Given passage >>
"""
How NOT to Get a Conservative in the White House

Do conservative politicians need to have more heart? Do they just need to find snappy, appealing slogans to describe their existing economic policies? That’s the argument, apparently, in Arthur C. Brooks’ new book, The Conservative Heart. I’m no conservative myself, so I hope conservatives listen to Brooks. Because his argument just doesn’t match reality.

SAGLRROILYBYGTH will not be surprised to hear that I don’t really know what I’m talking about. I haven’t read Brooks’ new book. Based on the recent review by N. Gregory Mankiw in the New York Times, though, I feel justified in saying nertz to Brooks’ diagnosis.

Heart attack...

Heart attack…

Both Brooks and Mankiw hail from the free-market-conservative American Enterprise Institute. According to Mankiw, Brooks thinks that conservatives do not have a problem with policy. Rather, they have a problem with publicity.

As Mankiew recounts, President Obama is able to rally support for a minimum-wage hike by saying simply, “It’s time to give America a raise.”

Free-market conservatives, on the other hand, mumble through a complicated but correct four-point rebuttal. By the end, Brooks thinks, Americans just aren’t listening.
"""
Input data >>
"""
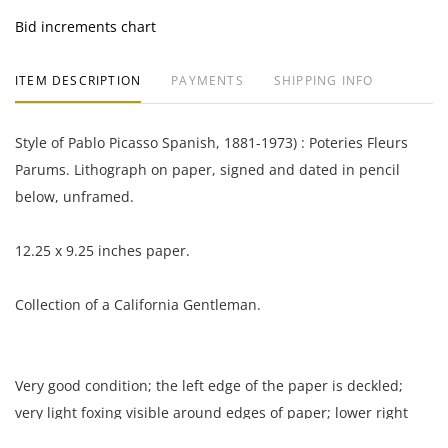
Bid increments chart
ITEM DESCRIPTION
PAYMENTS
SHIPPING INFO
Style of Pablo Picasso Spanish, 1881-1973) : Poteries Fleurs
Parums. Lithograph on paper, signed and dated in pencil
below, unframed.
12.25 x 9.25 inches paper.
Collection of a California Gentleman.
Very good condition; the left edge of the paper is deckled;
very light foxing visible around edges of paper; lower right
corner of paper dented and lightly creased.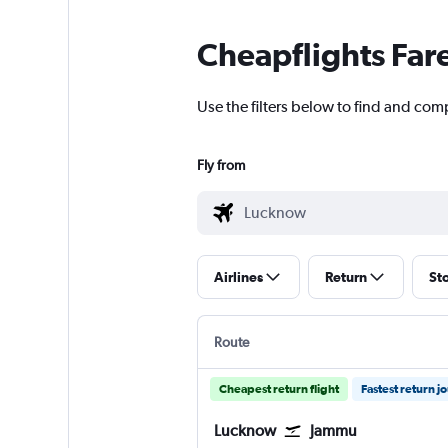
Cheapflights Far
Use the filters below to find and com
Fly from
Airlines
Return
St
Route
Cheapest return flight
Fastest return j
Lucknow
Jammu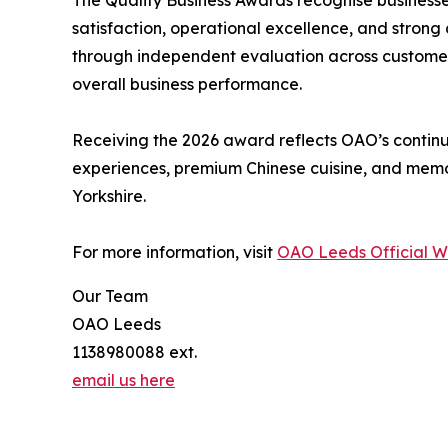
The Quality Business Awards recognise businesse
satisfaction, operational excellence, and strong
through independent evaluation across customer 
overall business performance.
Receiving the 2026 award reflects OAO’s continu
experiences, premium Chinese cuisine, and mem
Yorkshire.
For more information, visit
OAO Leeds Official W
Our Team
OAO Leeds
1138980088 ext.
email us here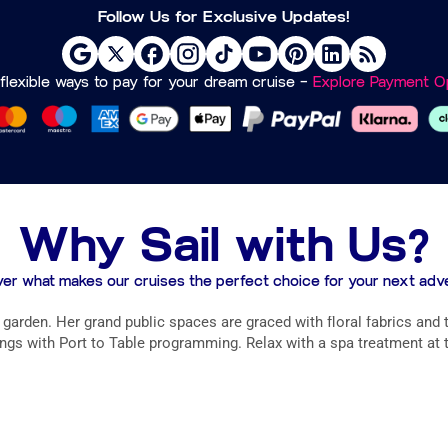
Follow Us for Exclusive Updates!
flexible ways to pay for your dream cruise –
Explore Payment Op
Why Sail with Us?
er what makes our cruises the perfect choice for your next adv
arden. Her grand public spaces are graced with floral fabrics and t
gs with Port to Table programming. Relax with a spa treatment at t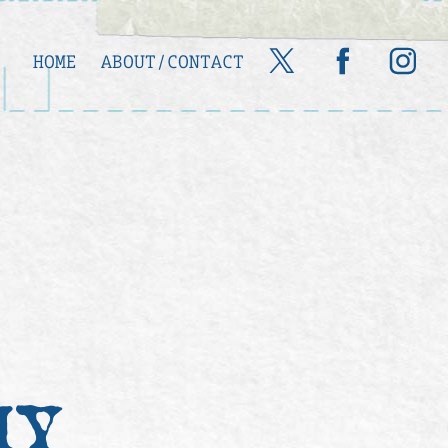
HOME
ABOUT/CONTACT
HY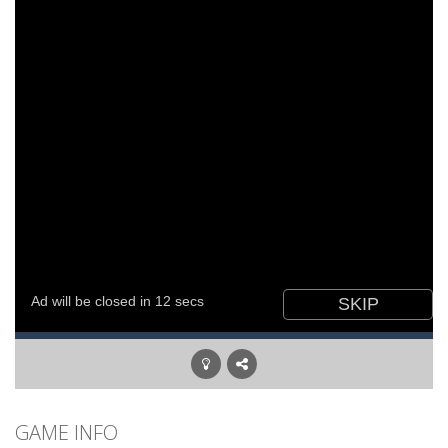
GAME INFO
"""
Activities >>
a: According to the post about Arthur C. Brooks' book The Conservative Heart, which organization do Brooks and Mankiw both come from?
b: Continue the post about Arthur C. Brooks' book The Conservative Heart from the point where it stops.

Answers to the exercises >>
a: The free-market-conservative American Enterprise Institute.

b:
This Casssandresque portrait of market conservatives might be flattering to conservatives, but it just doesn’t match political reality. It’s not that overly nerdy conservatives lose their audiences mid-way. Rather, the public never even starts listening.

The problem for conservatives is not that they have too much Spock and not enough Kirk. Conservatives’ main problem has not been their overly logical public image. Rather, conservatives have struggled and failed to portray themselves as something different from their elitist, racist twentieth-century roots.

They need to do more to overcome their twentieth-century history. There are plenty of non-white conservatives out there, but they tend to think that voting for the GOP will be a betrayal. With good reason: This year, GOP presidential candidate Donald Trump insults Mexicans and Mexican-Americans. Last year, ham-handed GOP leaders denounced a voter-registration drive in Ferguson, Missouri.

It is not only these recent events that work against conservatism. Conservatism in the United States has always been perceived (with plenty of justification) as a movement of elite white racists. As I argued in my recent book about twentieth-century conservatism, by the end of the century conservative activists tried to refute their reputation for racism. It didn’t work.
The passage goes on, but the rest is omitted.